─── Text ───

Nothing that separates. I have never received more profound guidance around how to be in the world in a way that honors myself and what I know to be true, while doing the same for others. Nothing that separates not only includes all of each one of us, it includes all of anyone else as well. This is not something many of us understand, or would believe to be possible in our zero sum game world, where it is either my way or your way. Either I get my needs met or you get your needs met. Either your candidate/issue wins or my candidate/issue wins.

It’s not working. And it is not because of those of us on the other side of the divide. It is because of the divide we have created. It is because of the separation itself. Let us stop talking about this as if it is someone else’s fault or doing. Let us recognize that we are part of the equation, and that our inability to entertain anything outside of our frame is not the other side’s doing or fault, but an indication of how little faith and confidence we have in our own beliefs and ways of being. So much so that we cannot tolerate a “dissenting” view as it challenges in a way that we cannot bear.

For the Truth is, anything that is true and real and worth living for, cannot be ruined because of a dissenting view point. Anything that is real and true and worth living for is only made better by open challenge. And because in the end, anything that is worth fighting for takes it orders from beyond our particular and conditional ideas about how the world should be. Accordingly, if you yearn for something else, seek a higher perspective on how you approach things and I will lay odds that you will get the same message that I did: Nothing that separates.

I leave it to you to work out what that means for you.

Evolving

 

A few years ago, I did a vision quest in the desert of New Mexico. The experience continues to reverberate; having sunk its beautiful fangs into me in such a way that I have been unable to deny the power of such an arduous and difficult experience. And while the acuteness of the difficulties I encountered there have subsided, the teachings have not. If anything, they have gotten stronger through the process of integrating them into my life. So that now, they no longer stick out as something I went through, something that happened to me, something that I survived. And are instead, a part of who I am and how I move though the world now.

The things that challenge. The things that bite. The things that hurt. The things that sting. Not necessarily any of the things any one of us wants. As a matter of fact, the unwanted and the unpleasant are all things we strive, often at whatever cost, to avoid.

Yet, they remain a part of Life nonetheless.

I once read that it is easy to appreciate the pleasing stuff, but that it is the biting stuff that forces us to think differently. That the things that sting are the very things that are the most profound in the lessons they impart.

───

_Written tasks_:
1. Print the passage of the essay on separation and hardship between "I leave it to" and "the world now.", inclusive.
2. Pick up the essay on separation and hardship after its final sentence and keep writing it.
The lines are drawn from a separate source, not from the essay on separation and hardship.

─── Entries provided ───

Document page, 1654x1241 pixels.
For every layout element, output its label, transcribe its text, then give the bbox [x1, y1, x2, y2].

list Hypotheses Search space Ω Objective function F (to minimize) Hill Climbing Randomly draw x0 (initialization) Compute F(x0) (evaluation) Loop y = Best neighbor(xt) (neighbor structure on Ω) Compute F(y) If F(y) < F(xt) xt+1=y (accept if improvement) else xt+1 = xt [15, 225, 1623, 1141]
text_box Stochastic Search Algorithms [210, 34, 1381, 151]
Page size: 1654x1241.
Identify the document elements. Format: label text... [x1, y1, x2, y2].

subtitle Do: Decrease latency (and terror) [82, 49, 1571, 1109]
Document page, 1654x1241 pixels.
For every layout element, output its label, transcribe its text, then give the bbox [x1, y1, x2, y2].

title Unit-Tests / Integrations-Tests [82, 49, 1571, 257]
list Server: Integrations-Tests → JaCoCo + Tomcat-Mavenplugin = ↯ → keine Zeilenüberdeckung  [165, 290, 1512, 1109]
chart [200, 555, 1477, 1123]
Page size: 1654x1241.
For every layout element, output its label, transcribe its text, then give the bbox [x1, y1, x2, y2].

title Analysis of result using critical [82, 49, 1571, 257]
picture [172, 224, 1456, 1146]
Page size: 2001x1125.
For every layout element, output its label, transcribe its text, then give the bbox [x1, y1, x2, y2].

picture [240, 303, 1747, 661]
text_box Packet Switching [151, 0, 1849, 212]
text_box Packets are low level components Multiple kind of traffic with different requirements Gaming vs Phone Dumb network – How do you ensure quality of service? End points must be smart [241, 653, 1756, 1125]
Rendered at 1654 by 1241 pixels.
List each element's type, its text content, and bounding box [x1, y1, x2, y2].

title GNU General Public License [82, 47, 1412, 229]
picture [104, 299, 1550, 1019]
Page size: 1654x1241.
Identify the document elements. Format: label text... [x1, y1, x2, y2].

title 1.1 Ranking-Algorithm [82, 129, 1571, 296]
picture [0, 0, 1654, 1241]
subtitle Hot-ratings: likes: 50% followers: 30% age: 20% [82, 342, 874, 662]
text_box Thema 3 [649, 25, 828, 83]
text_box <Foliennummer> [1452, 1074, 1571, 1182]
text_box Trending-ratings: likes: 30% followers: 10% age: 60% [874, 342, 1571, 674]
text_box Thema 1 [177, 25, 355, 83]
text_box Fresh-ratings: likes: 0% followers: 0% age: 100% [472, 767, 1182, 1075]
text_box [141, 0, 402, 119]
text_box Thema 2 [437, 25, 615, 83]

───

_Answers below_:
1.
I leave it to you to work out what that means for you.

Evolving

 

A few years ago, I did a vision quest in the desert of New Mexico. The experience continues to reverberate; having sunk its beautiful fangs into me in such a way that I have been unable to deny the power of such an arduous and difficult experience. And while the acuteness of the difficulties I encountered there have subsided, the teachings have not. If anything, they have gotten stronger through the process of integrating them into my life. So that now, they no longer stick out as something I went through, something that happened to me, something that I survived. And are instead, a part of who I am and how I move though the world now.

2.
I know this so well around wasps. I hate them. I fear them. I fight with them even when they are not actually around. I am outraged that they wind up in my home. I am indignant whenever they show up in unexpected places. Meaning places I believe they have no right to be; as in, on my porch when I am trying to read or relax.

In the midst of one of my all-time, all-out wars with them, I read that in some African cultures, wasps are a symbol of evolution and control over life’s circumstances. My first reaction was “What? Are you out of your mind?” And then… “Yes, of course.”

What a perfect reminder to me that there are things in Life that I can control. And things that I cannot. Thank God for that. Thank God that I cannot control the wasps. Thank God I cannot obliterate all the things that make me uncomfortable. Thank God I do not get to decide such things as what gets to be here and what does not. This one understanding alone is truly revolutionary.

And evolutionary.

Which takes us to one of the most necessary evolutions of humankind needing to happen. That being, to understand that we are not in charge of it all. To understand that everything that is here, belongs. Whether we like it or not. Whether we understand it or not. Whether we get our way or not.

The evolution at hand being to ultimately understand that we do not always get a say on what stays, and what goes.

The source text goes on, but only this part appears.